_Passage to read_:
Feeling Bookish? This Indie Shops List Is Worth Bookmarking

UPDATE: If you're spending the holiday lounging poolside or basking by the sea, you'll want to pick up a few quality beach reads first. Use this guide to Washington's best bookstores to find your perfect page-turner. This story was originally published on April 17, 2012.
Calling all book snobs! As the most literate city in the nation, D.C. is home to many a book nerd. Whether you’re reading Proust on your iPad or enjoying a guilty-pleasure read in Lafayette Park, you know you're in good company, around here. After all, even President Obama publicizes his summer reading list. (We can’t wait to see what he’ll pick this year — think he’s a Hunger Games fan?)
So, whether you’re looking for a light beach read or an extra-intellectual thousand-page tome (cough, Infinite Jest, cough) to tote around this summer, try checking out one of these independent bookstores in the DMV for hand-picked selections and rare gems. Who knows, you just might stumble across the next big thing.

Kramerbooks & Afterwords
Situated on the north side of Dupont Circle, Kramerbooks & Afterwords Café and Grill has been a favorite D.C. hangout since it opened in 1976. “Kramer's,” as Washingtonians call it, is all that and a bag of chips — literally. Part bookstore, part restaurant, part bar, it’s a bona fide triple threat. Whether you’re looking to browse the staff's handpicked book selections, indulge in a hearty brunch, have a cocktail, or all of the above, Kramer’s is the place to go — and they're open late.

_Data records_:
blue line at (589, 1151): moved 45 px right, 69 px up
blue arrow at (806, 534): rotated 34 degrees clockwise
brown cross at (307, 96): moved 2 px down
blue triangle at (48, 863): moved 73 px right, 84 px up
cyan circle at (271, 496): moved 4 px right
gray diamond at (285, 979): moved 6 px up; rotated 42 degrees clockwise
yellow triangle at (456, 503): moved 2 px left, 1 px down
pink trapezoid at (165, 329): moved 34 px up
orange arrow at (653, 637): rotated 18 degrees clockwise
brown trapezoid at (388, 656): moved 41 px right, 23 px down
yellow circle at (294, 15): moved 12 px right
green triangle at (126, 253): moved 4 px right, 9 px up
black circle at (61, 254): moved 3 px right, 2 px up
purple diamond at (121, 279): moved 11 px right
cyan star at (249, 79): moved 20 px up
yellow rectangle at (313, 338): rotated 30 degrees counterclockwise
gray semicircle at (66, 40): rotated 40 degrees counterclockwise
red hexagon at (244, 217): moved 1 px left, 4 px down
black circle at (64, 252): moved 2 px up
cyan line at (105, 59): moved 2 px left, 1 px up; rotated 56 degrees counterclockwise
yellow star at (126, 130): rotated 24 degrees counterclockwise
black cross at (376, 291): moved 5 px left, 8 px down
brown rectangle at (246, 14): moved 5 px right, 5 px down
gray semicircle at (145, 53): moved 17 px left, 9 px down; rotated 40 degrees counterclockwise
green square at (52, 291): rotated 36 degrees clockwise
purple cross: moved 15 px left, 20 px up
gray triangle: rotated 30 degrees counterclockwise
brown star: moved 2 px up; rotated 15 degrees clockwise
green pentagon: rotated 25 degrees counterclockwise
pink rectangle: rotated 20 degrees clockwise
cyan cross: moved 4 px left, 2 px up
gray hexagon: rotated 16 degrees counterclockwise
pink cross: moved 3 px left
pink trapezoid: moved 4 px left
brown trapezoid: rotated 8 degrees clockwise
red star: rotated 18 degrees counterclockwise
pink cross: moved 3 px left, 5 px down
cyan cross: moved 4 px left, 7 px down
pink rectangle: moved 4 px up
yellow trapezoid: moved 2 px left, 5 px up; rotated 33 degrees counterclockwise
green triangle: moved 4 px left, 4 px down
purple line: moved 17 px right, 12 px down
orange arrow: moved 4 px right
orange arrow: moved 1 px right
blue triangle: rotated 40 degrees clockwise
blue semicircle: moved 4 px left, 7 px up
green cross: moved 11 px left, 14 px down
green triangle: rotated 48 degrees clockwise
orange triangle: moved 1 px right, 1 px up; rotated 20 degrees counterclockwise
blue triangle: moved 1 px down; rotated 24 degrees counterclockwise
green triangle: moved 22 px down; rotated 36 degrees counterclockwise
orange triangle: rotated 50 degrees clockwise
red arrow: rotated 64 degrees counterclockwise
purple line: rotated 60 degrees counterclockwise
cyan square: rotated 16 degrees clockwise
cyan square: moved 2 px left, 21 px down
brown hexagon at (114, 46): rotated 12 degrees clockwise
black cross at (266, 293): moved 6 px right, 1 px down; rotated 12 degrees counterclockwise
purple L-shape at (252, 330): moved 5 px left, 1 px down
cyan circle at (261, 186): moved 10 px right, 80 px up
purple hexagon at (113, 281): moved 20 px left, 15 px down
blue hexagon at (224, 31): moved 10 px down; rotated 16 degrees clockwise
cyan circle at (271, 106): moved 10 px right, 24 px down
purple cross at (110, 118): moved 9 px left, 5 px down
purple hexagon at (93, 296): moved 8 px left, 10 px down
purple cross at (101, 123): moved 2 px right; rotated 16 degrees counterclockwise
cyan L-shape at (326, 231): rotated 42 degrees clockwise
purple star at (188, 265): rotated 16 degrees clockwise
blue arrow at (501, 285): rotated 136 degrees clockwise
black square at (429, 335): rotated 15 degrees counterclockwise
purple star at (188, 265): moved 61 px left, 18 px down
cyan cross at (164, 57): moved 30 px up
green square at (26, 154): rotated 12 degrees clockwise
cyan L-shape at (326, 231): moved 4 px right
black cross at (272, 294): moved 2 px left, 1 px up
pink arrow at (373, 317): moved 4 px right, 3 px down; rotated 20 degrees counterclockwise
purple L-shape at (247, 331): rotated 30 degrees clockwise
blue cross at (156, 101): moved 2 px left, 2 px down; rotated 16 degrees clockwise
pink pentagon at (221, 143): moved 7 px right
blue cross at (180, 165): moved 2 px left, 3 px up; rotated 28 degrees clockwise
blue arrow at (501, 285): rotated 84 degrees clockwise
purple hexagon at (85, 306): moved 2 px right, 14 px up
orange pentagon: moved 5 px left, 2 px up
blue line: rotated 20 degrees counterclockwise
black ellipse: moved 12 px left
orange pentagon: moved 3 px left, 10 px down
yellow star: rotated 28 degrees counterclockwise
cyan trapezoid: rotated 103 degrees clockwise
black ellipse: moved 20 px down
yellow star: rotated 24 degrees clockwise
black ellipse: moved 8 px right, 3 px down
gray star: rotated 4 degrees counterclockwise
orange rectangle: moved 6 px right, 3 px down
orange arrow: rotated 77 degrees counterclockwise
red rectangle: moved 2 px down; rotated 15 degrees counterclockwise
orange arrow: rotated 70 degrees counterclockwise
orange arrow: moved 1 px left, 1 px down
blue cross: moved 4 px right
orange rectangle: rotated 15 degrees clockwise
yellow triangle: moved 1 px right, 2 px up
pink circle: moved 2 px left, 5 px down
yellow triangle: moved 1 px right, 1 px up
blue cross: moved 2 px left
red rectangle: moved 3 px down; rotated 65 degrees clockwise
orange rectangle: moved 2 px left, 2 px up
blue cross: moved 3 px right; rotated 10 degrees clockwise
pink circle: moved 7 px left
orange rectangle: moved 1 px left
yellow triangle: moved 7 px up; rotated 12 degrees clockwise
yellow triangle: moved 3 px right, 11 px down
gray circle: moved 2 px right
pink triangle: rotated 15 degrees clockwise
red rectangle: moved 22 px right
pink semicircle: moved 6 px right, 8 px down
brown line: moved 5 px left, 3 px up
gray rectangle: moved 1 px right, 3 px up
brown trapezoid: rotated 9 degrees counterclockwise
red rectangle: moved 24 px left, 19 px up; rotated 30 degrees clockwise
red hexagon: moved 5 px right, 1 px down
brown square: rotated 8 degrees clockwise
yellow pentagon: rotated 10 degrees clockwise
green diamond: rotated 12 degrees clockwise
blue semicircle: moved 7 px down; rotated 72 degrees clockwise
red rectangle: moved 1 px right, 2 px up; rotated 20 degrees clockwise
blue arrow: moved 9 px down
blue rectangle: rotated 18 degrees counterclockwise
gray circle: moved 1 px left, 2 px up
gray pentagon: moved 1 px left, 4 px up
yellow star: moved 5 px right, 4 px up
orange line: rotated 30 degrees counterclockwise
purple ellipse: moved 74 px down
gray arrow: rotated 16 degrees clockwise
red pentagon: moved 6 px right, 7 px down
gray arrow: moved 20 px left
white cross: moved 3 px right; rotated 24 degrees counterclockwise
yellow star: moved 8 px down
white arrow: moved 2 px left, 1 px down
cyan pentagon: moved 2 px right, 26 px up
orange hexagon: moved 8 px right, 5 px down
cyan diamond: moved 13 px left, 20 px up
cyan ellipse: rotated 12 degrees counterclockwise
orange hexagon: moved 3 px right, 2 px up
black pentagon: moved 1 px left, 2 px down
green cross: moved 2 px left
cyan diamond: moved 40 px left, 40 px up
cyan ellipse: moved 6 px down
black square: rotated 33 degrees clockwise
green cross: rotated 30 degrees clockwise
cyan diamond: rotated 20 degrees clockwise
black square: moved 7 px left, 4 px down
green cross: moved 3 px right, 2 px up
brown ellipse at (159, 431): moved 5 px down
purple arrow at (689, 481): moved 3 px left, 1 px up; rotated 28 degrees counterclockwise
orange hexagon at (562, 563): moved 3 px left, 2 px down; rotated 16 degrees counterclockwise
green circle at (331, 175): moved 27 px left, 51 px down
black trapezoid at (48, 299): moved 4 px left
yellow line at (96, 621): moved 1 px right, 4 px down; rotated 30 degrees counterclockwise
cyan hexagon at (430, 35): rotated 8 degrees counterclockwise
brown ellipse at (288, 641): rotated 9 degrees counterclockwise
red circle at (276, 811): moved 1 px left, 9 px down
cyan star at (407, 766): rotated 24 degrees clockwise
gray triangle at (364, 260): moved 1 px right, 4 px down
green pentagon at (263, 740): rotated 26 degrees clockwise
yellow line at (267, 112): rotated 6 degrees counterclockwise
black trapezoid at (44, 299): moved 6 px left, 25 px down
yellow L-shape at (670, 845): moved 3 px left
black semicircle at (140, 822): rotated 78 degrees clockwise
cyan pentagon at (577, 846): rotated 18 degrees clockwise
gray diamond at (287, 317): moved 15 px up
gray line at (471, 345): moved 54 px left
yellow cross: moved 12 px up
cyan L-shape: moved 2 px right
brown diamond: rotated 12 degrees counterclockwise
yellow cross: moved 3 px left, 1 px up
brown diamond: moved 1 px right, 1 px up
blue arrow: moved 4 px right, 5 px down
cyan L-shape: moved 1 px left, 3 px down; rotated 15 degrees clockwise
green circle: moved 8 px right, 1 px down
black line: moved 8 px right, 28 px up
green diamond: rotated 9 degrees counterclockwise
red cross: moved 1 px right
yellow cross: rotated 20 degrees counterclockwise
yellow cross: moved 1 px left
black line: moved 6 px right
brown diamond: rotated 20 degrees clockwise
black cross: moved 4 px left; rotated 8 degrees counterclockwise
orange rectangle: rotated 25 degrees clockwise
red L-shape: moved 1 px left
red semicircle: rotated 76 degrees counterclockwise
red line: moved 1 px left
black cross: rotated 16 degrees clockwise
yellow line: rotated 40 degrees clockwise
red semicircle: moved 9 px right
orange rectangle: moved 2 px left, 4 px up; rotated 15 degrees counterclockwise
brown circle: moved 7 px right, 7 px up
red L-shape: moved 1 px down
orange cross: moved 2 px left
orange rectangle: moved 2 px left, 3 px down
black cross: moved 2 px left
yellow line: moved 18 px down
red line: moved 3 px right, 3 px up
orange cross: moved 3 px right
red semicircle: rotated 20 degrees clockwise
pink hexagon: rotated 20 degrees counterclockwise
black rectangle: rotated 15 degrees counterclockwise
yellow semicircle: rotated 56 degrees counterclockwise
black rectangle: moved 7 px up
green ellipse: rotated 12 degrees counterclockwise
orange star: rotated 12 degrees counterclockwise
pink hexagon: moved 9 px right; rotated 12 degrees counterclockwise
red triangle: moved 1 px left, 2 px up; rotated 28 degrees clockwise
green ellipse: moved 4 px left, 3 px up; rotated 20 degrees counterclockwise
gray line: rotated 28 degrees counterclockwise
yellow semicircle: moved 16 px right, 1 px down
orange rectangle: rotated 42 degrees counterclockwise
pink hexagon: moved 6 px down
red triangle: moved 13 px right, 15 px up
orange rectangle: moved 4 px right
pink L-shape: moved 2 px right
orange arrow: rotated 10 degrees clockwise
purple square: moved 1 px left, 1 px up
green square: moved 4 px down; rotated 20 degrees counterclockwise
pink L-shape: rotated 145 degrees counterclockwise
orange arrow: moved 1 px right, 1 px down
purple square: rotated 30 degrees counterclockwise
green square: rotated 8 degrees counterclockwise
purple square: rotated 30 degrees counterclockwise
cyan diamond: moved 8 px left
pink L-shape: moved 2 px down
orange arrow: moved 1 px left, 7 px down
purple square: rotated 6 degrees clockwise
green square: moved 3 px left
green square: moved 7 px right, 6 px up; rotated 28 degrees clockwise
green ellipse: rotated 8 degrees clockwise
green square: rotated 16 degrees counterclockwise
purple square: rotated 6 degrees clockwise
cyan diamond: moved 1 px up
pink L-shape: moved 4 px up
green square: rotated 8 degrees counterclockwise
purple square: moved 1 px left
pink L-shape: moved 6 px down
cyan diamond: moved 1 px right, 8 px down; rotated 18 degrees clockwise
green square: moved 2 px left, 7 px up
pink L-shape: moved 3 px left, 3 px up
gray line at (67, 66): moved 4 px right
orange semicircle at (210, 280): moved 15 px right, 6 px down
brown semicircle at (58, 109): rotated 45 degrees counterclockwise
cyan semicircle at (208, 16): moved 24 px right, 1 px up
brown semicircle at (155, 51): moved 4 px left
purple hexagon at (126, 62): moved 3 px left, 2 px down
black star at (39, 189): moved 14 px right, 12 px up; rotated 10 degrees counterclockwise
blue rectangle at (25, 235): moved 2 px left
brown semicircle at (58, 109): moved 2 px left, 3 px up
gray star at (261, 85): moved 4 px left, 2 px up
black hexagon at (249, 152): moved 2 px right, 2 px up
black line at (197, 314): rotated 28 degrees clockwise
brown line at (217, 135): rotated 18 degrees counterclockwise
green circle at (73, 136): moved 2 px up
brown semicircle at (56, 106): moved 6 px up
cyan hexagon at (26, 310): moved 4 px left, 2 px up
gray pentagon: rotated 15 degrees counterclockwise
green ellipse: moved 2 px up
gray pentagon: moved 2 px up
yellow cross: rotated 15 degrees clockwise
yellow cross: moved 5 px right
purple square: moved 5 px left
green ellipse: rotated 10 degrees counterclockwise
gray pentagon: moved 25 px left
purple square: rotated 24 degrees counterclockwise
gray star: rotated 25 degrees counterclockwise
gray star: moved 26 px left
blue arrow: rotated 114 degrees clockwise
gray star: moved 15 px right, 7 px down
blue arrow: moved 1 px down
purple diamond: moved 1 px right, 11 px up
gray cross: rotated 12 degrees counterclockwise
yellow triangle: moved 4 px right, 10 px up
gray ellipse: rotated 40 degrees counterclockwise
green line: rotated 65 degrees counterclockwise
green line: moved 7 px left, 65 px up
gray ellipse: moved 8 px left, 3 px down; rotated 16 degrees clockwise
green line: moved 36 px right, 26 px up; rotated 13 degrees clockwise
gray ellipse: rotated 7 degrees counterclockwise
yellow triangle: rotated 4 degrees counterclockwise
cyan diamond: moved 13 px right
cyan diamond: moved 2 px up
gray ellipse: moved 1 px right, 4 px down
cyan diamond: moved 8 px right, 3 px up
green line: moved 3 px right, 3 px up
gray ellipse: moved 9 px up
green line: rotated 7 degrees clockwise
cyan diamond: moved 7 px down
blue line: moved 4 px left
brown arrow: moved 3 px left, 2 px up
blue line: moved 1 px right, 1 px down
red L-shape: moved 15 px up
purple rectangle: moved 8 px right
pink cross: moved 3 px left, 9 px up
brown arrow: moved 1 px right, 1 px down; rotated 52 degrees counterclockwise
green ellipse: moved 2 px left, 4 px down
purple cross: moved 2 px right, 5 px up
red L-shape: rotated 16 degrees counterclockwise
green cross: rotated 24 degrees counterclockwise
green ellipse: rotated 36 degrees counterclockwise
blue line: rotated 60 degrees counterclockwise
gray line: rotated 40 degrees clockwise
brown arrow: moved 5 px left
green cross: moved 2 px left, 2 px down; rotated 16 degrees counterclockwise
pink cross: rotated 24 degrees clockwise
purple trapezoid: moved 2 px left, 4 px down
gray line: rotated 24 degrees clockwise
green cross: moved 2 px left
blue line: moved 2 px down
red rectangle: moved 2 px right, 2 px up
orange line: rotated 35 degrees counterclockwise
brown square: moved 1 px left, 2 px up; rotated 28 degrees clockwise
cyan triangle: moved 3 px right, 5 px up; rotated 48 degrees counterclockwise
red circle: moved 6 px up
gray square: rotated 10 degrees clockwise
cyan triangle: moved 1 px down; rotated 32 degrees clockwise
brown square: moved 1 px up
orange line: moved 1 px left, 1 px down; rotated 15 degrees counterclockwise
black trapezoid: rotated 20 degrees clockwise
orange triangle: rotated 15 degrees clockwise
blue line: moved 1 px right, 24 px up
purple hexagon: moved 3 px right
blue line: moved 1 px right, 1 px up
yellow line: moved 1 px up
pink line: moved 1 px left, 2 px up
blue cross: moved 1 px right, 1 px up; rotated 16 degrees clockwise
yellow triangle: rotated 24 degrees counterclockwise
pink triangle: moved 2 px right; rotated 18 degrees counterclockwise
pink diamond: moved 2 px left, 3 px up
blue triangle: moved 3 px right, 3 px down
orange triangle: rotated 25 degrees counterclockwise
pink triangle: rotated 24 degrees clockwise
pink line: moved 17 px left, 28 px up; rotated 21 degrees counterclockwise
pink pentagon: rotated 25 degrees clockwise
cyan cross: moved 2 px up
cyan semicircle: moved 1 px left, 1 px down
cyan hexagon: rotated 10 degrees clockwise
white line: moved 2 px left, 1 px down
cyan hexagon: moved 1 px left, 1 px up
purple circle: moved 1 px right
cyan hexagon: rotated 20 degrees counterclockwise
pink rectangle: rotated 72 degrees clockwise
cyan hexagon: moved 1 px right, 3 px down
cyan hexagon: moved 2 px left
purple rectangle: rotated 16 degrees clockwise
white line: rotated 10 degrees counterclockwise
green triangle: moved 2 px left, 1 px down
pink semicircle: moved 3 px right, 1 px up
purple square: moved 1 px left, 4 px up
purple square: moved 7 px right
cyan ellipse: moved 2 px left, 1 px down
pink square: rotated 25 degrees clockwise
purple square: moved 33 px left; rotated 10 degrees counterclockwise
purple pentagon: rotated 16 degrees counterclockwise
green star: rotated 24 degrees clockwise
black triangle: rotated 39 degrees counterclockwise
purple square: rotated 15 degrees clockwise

_Task directions_: Echo the passage from the bookstore guide word for word, starting at "UPDATE: If you're" and ending at "April 17, 2012.".

_Result_:
UPDATE: If you're spending the holiday lounging poolside or basking by the sea, you'll want to pick up a few quality beach reads first. Use this guide to Washington's best bookstores to find your perfect page-turner. This story was originally published on April 17, 2012.